GENEL KURUL KONUŞMASI
Konu: Bazı Kanunlarda Değişiklik Yapılmasına Dair Kanun Teklifi münasebetiyle
Yasama Yılı:3
Birleşim:112
Tarih:19.07.2025

İDRİS ŞAHİN (Ankara) - Sayın Başkan, değerli milletvekilleri; Genel Kurulu saygıyla selamlıyorum.

Ben de biraz önce vefat haberini öğrendiğimiz, sosyal demokrasinin ağabeyi, Cumhuriyet Halk Partisi eski Genel Başkanı Altan Öymen Bey'e Allah'tan rahmet diliyorum.
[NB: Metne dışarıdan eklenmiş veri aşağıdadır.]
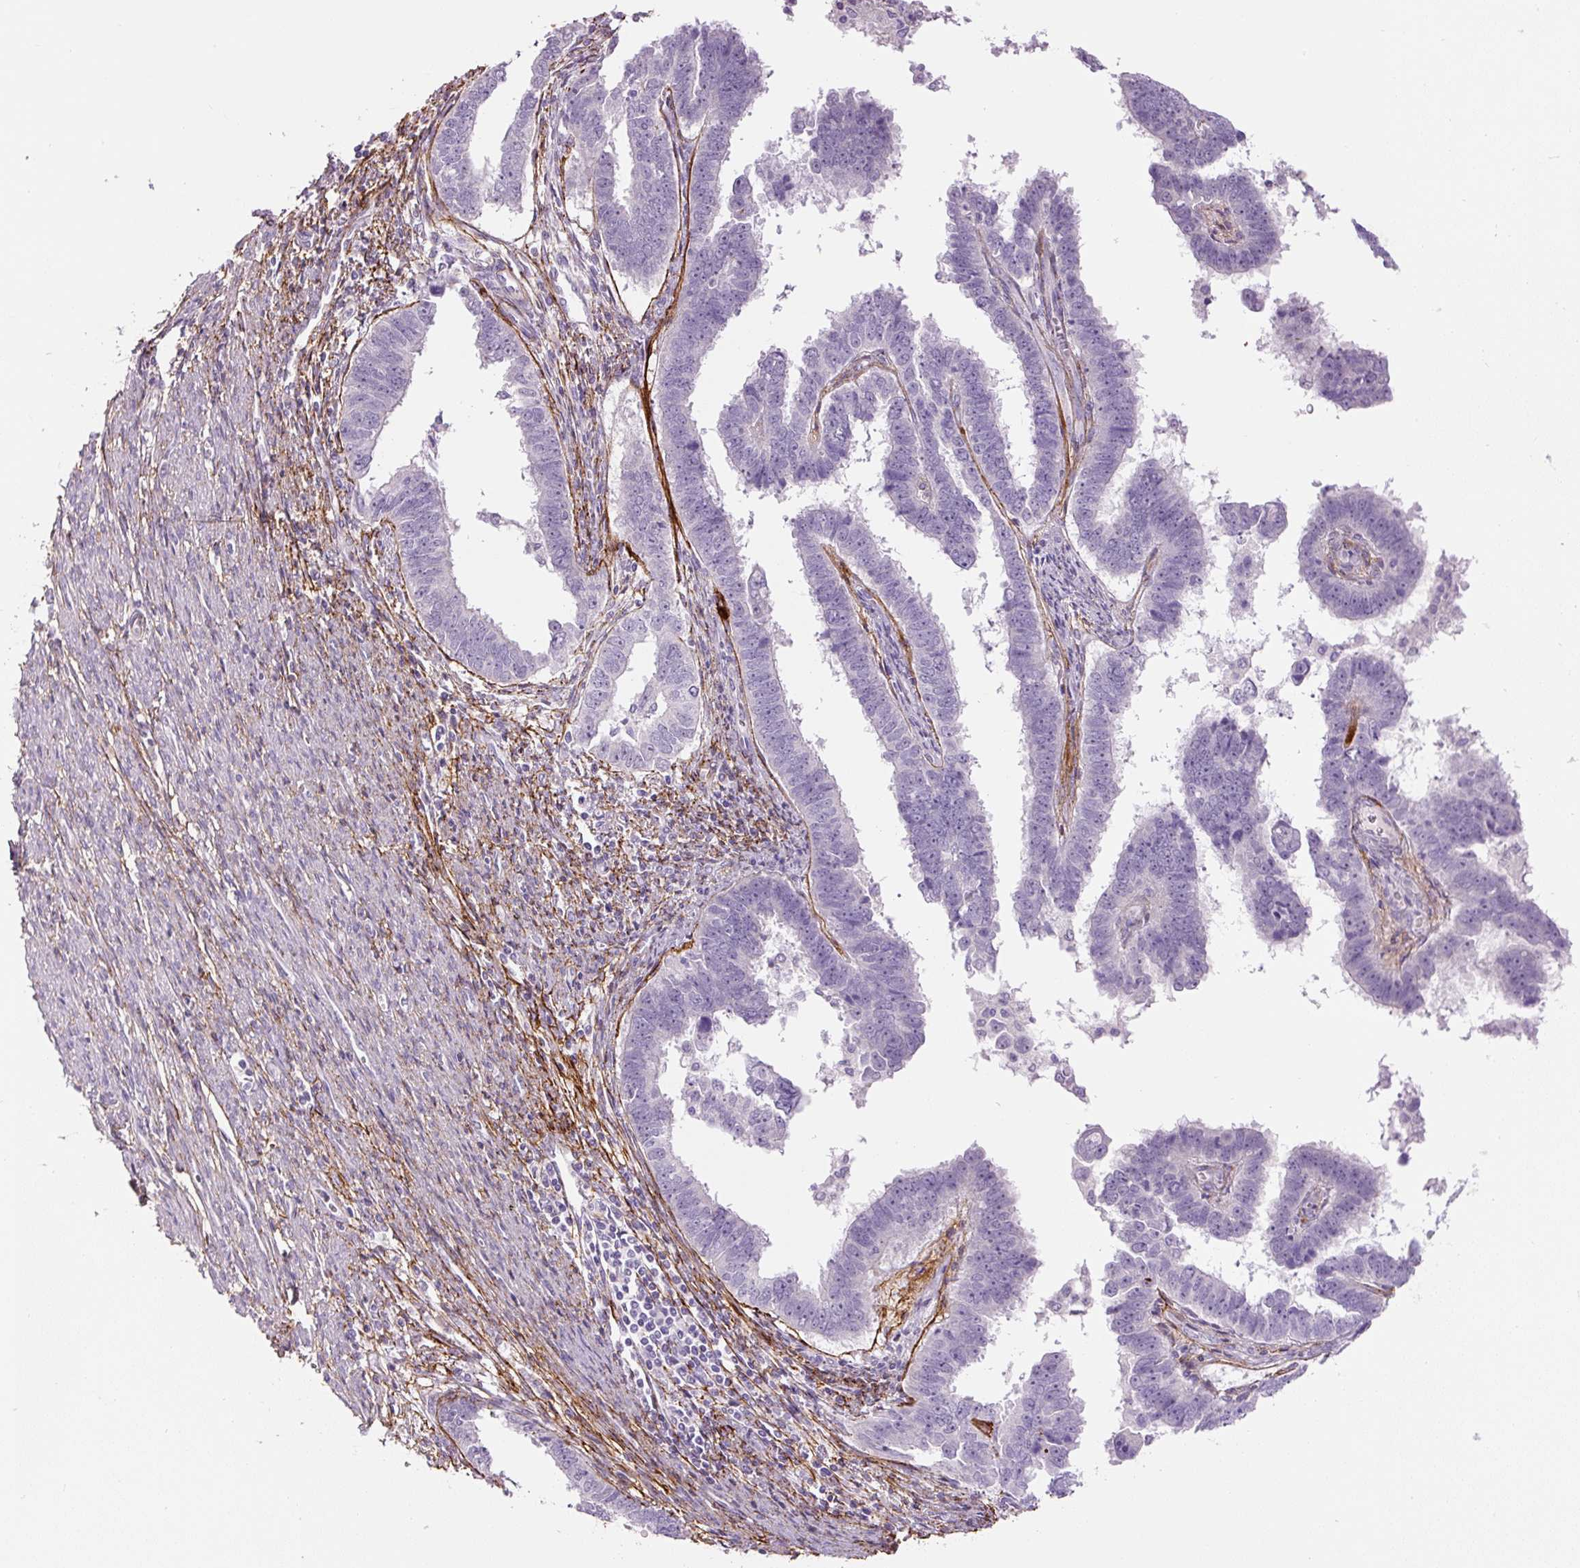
{"staining": {"intensity": "negative", "quantity": "none", "location": "none"}, "tissue": "endometrial cancer", "cell_type": "Tumor cells", "image_type": "cancer", "snomed": [{"axis": "morphology", "description": "Adenocarcinoma, NOS"}, {"axis": "topography", "description": "Endometrium"}], "caption": "The IHC photomicrograph has no significant staining in tumor cells of adenocarcinoma (endometrial) tissue. (DAB immunohistochemistry (IHC) with hematoxylin counter stain).", "gene": "FBN1", "patient": {"sex": "female", "age": 75}}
Değerli milletvekilleri, görüşmekte olduğumuz kanun teklifine geçmeden önce Parlamentonun çalışma usulleri hakkında kısaca bir bilgilendirme yapmayı görev olarak addediyorum. Malumunuz, Anayasa’nın 93'üncü maddesi, İç Tüzüğü'müzün 4'üncü ve 5'inci maddeleri Meclisin hangi tarih dilimi içerisinde çalışacağını net olarak düzenliyor. Anayasa'da yazan çalışma takviminin, İç Tüzük'le net olarak belirtilmiş olan bir sürecin -üzülerek ifade ediyorum ki- Parlamento tarafından dikkate alınmayışı ve 1 Ekimde başlayan çalışma takviminin 1 Temmuz itibarıyla sona ereceğini bilmemize rağmen, özellikle dokuz aylık çalışma takvimi içerisinde 21 kez toplantı yeter sayısı bulunamadığından Meclisin kapanmış olması, 22 kez aç-kapa çalışma kararı alınan gün sayısıyla toplamda 7 Genel Kurul çalışma haftası toplantı yeter sayısından, 7 Genel Kurul çalışma haftası ise aç-kapa nedeniyle gerçekleştirilememiş. Yani iktidar, Meclisi çalıştırmayı becerememiş arkadaşlar, işin özü bu. Dokuz ay boyunca La Fontaine'in "Ağustos Böceği ile Karınca Hikâyesi" gibi yatmış, yatmış, temmuz ayına gelince de arka arkaya kanun tekliflerini Parlamentonun gündemine taşımış. Arkadaşlar, önünüzü görmekten bu kadar aciz misiniz? Sadece haziran ve temmuz ayı içerisinde 6 tane kanun görüşüldü. 1 Ekimden bu yana; Sayın Başkanım, otuz sekiz hafta çalışma süremizin on dört haftası boş geçirilmiş. Planlama yok, yorgun bir iktidar, bir hafta sonrasında gündeme neyi getireceğini dahi hesaplayamayan bir durumla karşı karşıya. Gelen kanun tekliflerinin en az yüzde 70'i Anayasa Mahkemesinin Cumhurbaşkanlığı kararnamelerini iptali sonrasında yapılan yasal düzenlemelerden ibaret ve toplamda dokuz ay boyunca çıkardığımız kanun teklifi sadece 22; 6'sı son bir ayın içerisinde ve 4 tane de uluslararası sözleşme. E, arkadaşlar, aylarca yattınız, yattınız, milletin öncelikli gündem maddelerini Genel Kurula getirmediniz ve temmuzun sıcağında sadece bir kısım şirketlere vermiş olduğunuz taahhütlerin gereğini yerine getirmek adına Meclisin tansiyonunu yükselterek gece gündüz bir çalışma takvimini milletimizin huzuruna sunuyorsunuz. Yaptığınız gerçekten çok büyük bir yanlışlık, bunu özellikle ifade etmek istiyorum. Elbette ki Maden Kanunu'yla alakalı bir kısım çalışmalar...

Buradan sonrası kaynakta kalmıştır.